(Beginning of Material provided)
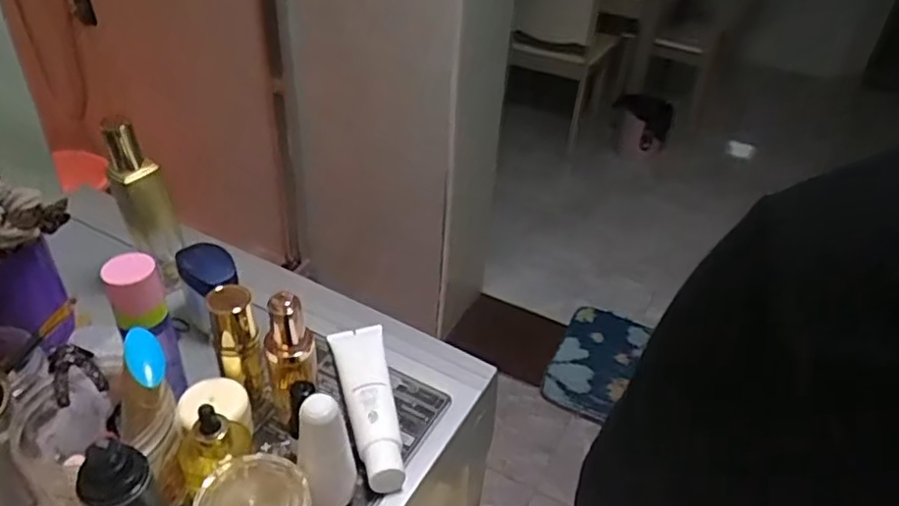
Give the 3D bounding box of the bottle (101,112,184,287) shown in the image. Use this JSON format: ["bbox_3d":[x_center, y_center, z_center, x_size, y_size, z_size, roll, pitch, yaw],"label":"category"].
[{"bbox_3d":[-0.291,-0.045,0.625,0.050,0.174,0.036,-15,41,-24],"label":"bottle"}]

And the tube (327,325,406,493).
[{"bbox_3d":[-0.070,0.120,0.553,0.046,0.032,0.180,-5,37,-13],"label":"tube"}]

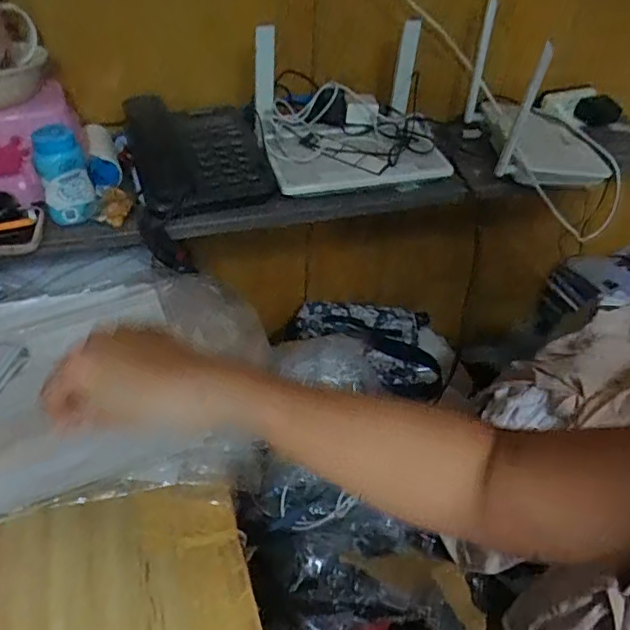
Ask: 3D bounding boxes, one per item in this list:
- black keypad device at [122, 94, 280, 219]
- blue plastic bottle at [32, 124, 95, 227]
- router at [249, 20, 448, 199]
(End of Material provided)
(Beginning of Material provided)
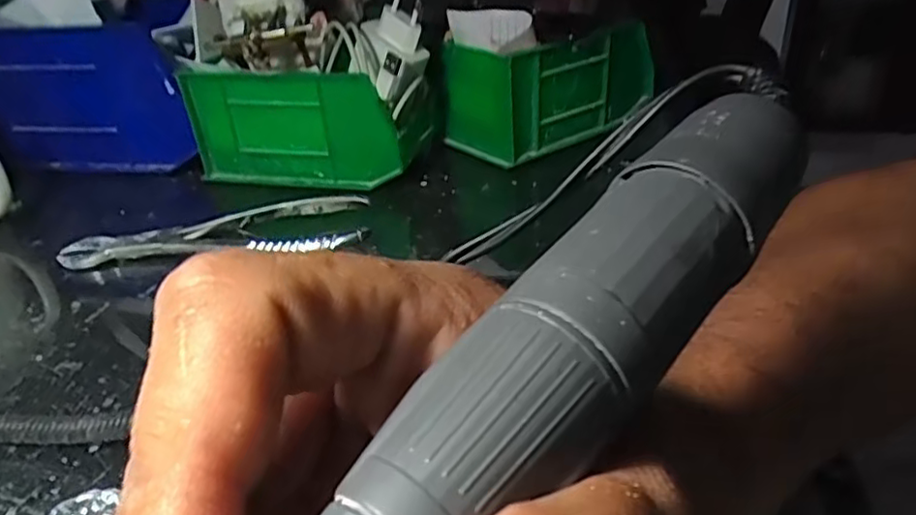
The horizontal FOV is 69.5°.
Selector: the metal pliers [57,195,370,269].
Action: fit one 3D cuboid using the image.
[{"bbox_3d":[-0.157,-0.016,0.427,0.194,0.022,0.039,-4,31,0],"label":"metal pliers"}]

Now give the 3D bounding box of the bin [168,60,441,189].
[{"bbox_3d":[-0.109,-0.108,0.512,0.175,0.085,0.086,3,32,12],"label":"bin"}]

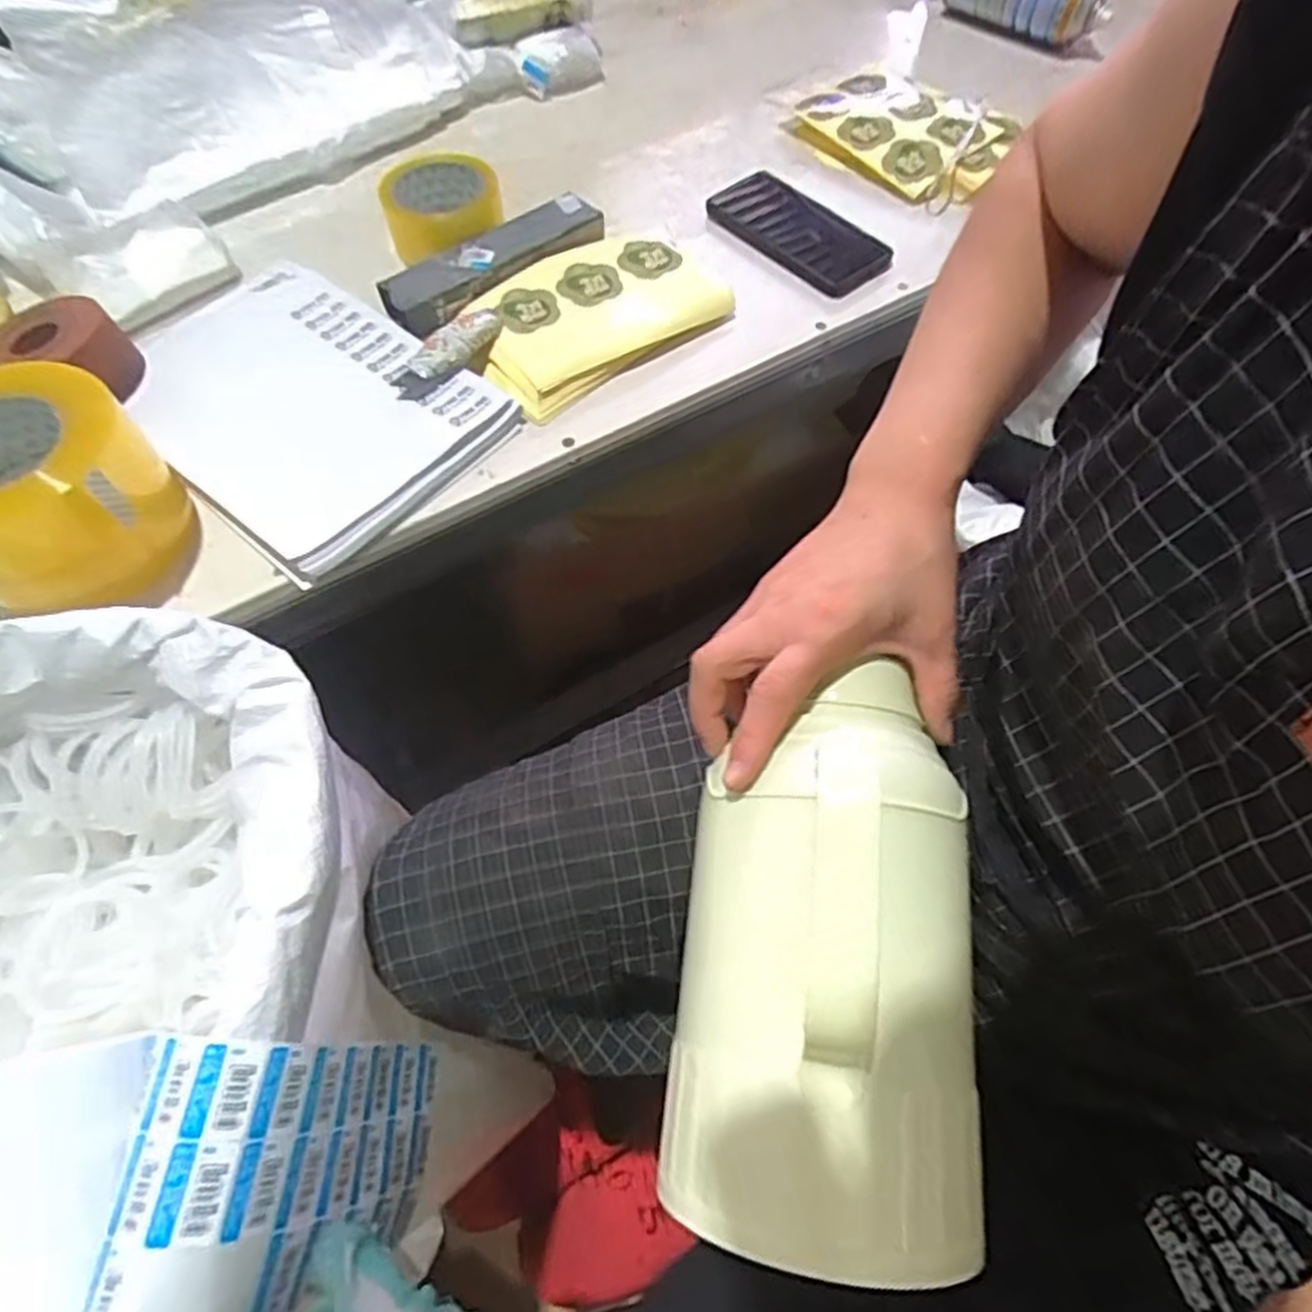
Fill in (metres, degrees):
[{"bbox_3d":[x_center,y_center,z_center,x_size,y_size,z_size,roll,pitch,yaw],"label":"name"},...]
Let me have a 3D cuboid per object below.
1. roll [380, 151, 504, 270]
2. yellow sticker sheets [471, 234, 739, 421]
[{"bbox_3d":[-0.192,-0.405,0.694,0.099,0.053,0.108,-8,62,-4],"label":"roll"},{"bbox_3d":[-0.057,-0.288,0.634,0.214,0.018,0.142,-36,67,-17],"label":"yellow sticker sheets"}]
(End of Material provided)
(Beginning of Material provided)
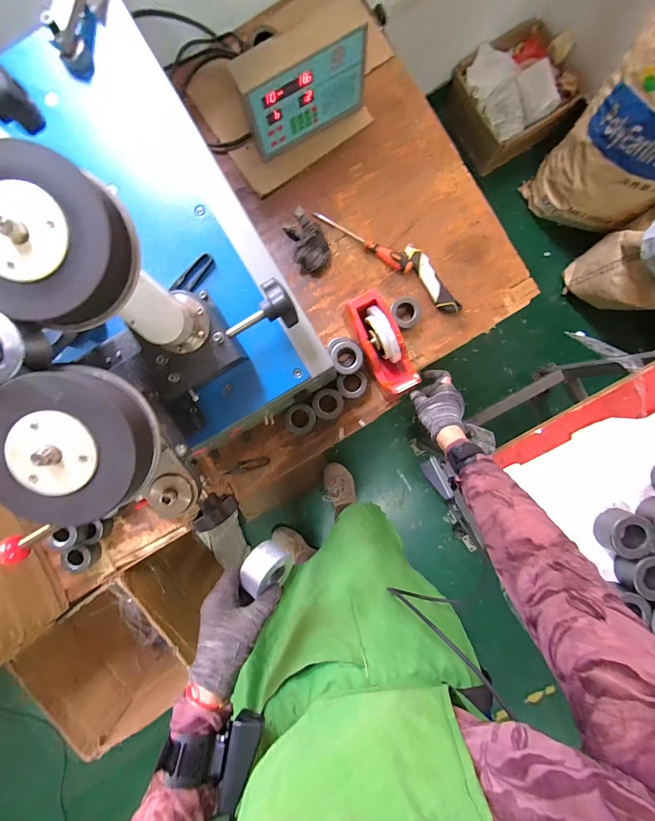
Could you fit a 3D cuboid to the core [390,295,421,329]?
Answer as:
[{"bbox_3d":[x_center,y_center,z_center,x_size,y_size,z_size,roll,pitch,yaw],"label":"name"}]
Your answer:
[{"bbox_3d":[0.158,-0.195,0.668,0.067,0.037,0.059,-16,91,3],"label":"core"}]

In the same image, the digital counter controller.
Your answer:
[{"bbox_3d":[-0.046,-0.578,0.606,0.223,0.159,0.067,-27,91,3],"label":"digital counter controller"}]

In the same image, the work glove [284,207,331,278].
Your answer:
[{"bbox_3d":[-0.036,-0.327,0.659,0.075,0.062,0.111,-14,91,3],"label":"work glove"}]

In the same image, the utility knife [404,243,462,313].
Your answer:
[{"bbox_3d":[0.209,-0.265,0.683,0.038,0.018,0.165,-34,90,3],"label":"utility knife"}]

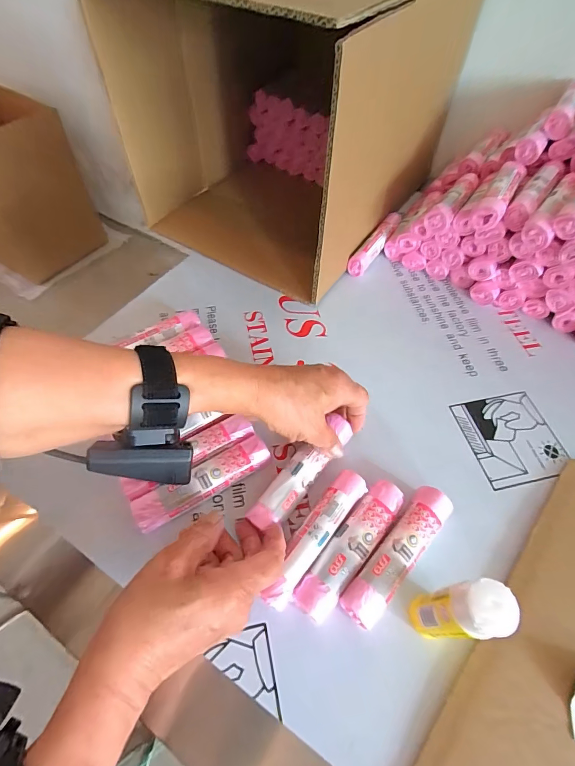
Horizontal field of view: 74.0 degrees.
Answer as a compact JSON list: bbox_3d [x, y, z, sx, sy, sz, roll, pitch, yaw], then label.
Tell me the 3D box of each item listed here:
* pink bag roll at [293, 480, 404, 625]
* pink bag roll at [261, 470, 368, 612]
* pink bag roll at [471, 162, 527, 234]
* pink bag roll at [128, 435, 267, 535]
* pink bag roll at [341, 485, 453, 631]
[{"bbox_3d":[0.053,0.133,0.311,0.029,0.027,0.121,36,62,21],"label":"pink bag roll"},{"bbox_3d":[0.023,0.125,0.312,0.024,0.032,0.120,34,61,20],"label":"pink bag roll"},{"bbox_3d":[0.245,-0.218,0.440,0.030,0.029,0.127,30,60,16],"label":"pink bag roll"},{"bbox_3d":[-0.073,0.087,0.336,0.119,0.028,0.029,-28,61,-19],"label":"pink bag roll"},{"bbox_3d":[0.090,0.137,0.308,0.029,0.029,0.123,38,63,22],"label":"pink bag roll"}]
(End of Material provided)
**Work task**
Among the records above, a stretch begins at the line containing "- blue plastic bottle at [32, 124, 95, 227]" and ends at the line containing "- router at [249, 20, 448, 199]". Restate that stretch word for word, and nothing else.

**Result of this task**
- blue plastic bottle at [32, 124, 95, 227]
- router at [249, 20, 448, 199]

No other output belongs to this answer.